In the first row, my boyfriend and I sat directly in front of the largest speaker I’ve ever seen with my own eyes. It was pumping enough bass to keep my heart beating when it inevitably would stop once the music began, once that pure and angelic (yet somehow raspy) voice walked onto the quaint stage before us. We sat lounging in our prime seating, surrounded by 500 or so Christian hipsters with drinks in their hands, who were mingling as if every person in the entire room had always known each other.
It was the only reasonable thing I could get my boyfriend for Christmas really, since he’d been talking about it ever since I met him years ago. It was mostly a good idea because it was also a gift to myself, but I also knew it was his dream. Josh Garrels. Live in concert. We were so devoted, in fact, that we dropped everything we were doing on a Wednesday night (which included studying for my Communications Law test that was coming the following day) to road trip to Birmingham, Alabama.
To be honest, I had never heard of Josh Garrels until my boyfriend introduced me to his music. I was hooked after one song because he is everything good from every genre that’s ever been: A little pop, a little folk, a little rap, a little soul. All of these are tied together by his vocals, comparable to none, but I’ll still attempt it: the range of Beyoncé, the tone of Bear Rinehart (but smoother) and the look of a more lushly haired and bearded Jim Halpert. He was enough to make any girl swoon, but I held it in of course, since my boyfriend was right next to me. I looked over at my date. He was swooning even more than I was.
The first song on Josh Garrels’ set list was “Morning Light,” which is somewhere in my top five favorites of his songs, no doubt. The band picked up, and Josh leaned in to sing. As everyone anticipated that first angelic note, nothing came out. 500 or so Christian hipsters’ jaws dropped as they realized that Josh Garrels’ microphone was indeed muted. The entire room started waving their hands in the air trying to get his attention, but the lights were too blinding for our hands to be seen. A brave woman who was sitting next to me finally decided (after a little coercing from the alcohol in her system) to storm the stage, standing directly in front of him. Josh stops, calm and collected, looking out into the crowd and mouthed the words, “Is my mic on?” and the whole crowd yelled, “no,” back at him. Without another word, the band stopped, the man turned around and he picked up a blue coffee mug, taking a few casual sips without another word.

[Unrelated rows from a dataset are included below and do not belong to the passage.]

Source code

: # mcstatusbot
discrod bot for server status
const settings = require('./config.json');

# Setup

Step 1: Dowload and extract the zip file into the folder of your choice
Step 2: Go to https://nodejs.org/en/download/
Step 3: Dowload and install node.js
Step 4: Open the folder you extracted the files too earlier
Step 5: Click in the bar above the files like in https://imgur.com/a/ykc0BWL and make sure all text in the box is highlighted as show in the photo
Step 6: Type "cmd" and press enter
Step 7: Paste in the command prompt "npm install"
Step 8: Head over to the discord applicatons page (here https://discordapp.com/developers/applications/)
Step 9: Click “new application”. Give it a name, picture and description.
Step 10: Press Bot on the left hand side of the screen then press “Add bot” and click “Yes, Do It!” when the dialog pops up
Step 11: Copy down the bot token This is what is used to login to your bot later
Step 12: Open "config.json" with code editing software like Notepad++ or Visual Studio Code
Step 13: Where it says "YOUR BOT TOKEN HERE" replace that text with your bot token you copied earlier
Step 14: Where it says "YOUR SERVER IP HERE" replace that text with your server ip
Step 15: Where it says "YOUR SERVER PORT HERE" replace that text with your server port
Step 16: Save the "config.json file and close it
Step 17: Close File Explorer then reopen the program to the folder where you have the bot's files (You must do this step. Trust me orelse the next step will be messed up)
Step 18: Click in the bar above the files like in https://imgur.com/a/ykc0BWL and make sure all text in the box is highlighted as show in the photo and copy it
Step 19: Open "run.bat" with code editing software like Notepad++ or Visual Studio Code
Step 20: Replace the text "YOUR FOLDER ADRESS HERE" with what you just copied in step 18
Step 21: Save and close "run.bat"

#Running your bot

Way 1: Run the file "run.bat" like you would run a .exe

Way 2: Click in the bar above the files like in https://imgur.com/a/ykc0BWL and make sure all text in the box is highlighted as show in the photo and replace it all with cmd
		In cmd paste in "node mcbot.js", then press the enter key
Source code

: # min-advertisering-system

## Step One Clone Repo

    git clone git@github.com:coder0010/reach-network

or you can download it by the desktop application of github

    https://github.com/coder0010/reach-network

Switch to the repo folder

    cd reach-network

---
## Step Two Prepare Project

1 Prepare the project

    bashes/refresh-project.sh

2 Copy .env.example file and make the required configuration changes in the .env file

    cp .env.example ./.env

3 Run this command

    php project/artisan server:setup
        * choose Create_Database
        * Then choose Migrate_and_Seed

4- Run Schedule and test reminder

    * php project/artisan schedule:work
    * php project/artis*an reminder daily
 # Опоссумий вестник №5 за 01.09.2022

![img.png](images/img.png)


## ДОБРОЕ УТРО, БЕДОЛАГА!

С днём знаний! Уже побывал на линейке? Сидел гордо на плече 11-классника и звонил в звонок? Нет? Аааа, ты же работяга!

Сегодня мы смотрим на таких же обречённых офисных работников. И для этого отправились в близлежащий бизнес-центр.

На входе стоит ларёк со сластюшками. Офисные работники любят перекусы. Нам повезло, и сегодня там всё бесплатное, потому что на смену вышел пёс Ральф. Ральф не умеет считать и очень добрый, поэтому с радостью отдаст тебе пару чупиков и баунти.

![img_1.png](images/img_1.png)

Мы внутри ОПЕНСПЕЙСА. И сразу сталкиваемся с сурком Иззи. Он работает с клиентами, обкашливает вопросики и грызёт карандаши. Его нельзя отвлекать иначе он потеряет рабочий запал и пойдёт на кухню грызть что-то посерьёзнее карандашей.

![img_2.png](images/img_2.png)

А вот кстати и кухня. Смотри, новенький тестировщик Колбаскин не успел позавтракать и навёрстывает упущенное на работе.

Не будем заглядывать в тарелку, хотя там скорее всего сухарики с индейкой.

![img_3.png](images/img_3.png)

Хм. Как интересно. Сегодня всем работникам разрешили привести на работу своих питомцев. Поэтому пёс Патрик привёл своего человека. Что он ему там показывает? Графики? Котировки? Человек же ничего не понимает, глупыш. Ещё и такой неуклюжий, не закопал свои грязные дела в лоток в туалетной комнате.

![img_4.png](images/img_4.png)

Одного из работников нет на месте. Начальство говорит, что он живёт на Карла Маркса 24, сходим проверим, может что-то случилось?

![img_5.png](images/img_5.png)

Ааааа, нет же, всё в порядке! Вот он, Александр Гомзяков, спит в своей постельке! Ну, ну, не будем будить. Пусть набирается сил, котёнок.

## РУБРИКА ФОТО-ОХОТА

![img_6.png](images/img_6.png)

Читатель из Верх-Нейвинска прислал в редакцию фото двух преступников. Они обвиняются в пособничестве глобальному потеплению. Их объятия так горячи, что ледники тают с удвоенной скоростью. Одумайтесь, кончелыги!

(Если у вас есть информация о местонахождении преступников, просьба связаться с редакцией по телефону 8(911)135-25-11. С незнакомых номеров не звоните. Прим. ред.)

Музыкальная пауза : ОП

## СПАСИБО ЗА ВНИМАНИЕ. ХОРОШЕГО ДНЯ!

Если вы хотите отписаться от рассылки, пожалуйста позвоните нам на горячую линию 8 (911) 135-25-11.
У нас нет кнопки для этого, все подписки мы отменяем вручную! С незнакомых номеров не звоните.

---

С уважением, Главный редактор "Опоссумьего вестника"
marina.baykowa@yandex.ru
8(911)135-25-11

From that moment on, I was fully intrigued, unable to remove my gaze from the artist before me for the rest of the night, especially the moment he began to sang “Freedom,” one of his earliest songs and arguably still one of his best (actually, feel free to argue with me about that. I will win). As the men of the band moved off stage, Josh Garrels pulled up a chair, setting his acoustic guitar on his lap, picking away at the strings and hitting his guitar pick on the wooden frame, creating a full band experience with just one man. I was weak.
A few hours and two encores later, we were in the car heading back to Jackson. I felt like a revival had sprung up in me somehow, and I couldn’t stop talking about what I had just seen and heard for the entire car ride home, nor did I want to go home at all. I wanted to write every word and inspirational movement I felt within me. I think that’s just what good art does to a person: springs up a well of more art.
Here’s what I believe: it doesn’t have to be Josh Garrels. It doesn’t even have to be a live concert, or a road trip, or music. Passionate people contagiously spread. When someone loves the work that they do, and they do it with their whole being, it shows the sweetness of doing something well.
Among many others, Josh Garrels was (and is) this for me. When I lack inspiration or motivation to create or even to work, I go to him and let him fill my ears with the reminder that art is worth making, and therefore art is inevitably hard. No worthwhile beauty in this world was made easily. But the magic that it contains, the soul-level moving that art can cause, is worth it all. All of the difficulty, the confusion, the endless hours and impatience to know where it could all possibly be leading. This is why we write, we sing, we paint, we play our sports and build and do. Because we’ve seen the thing, that little spark of life contained inside of our doing, and we want to see where it lands, what it ignites, when we share it.